PROVIDED ENTRIES section start

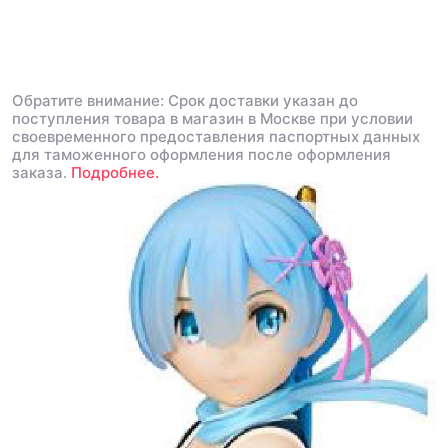
Обратите внимание: Срок доставки указан до
поступления товара в магазин в Москве при условии
своевременного предоставления паспортных данных
для таможенного оформления после оформления
заказа.
Подробнее.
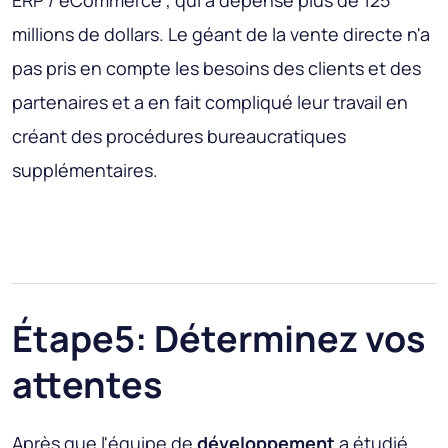
ERP / eCommerce , qui a dépensé plus de 125
millions de dollars. Le géant de la vente directe n'a
pas pris en compte les besoins des clients et des
partenaires et a en fait compliqué leur travail en
créant des procédures bureaucratiques
supplémentaires.
Étape5: Déterminez vos
attentes
Après que l'équipe de
développement
a étudié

PROVIDED ENTRIES section end

# PROBLEM STATEMENT
Please copy the text of all the records above line for line and leave out the pictures.

# WRITTEN RESPONSE
Обратите внимание: Срок доставки указан до
поступления товара в магазин в Москве при условии
своевременного предоставления паспортных данных
для таможенного оформления после оформления
заказа.
Подробнее.
ERP / eCommerce , qui a dépensé plus de 125
millions de dollars. Le géant de la vente directe n'a
pas pris en compte les besoins des clients et des
partenaires et a en fait compliqué leur travail en
créant des procédures bureaucratiques
supplémentaires.
Étape5: Déterminez vos
attentes
Après que l'équipe de
développement
a étudié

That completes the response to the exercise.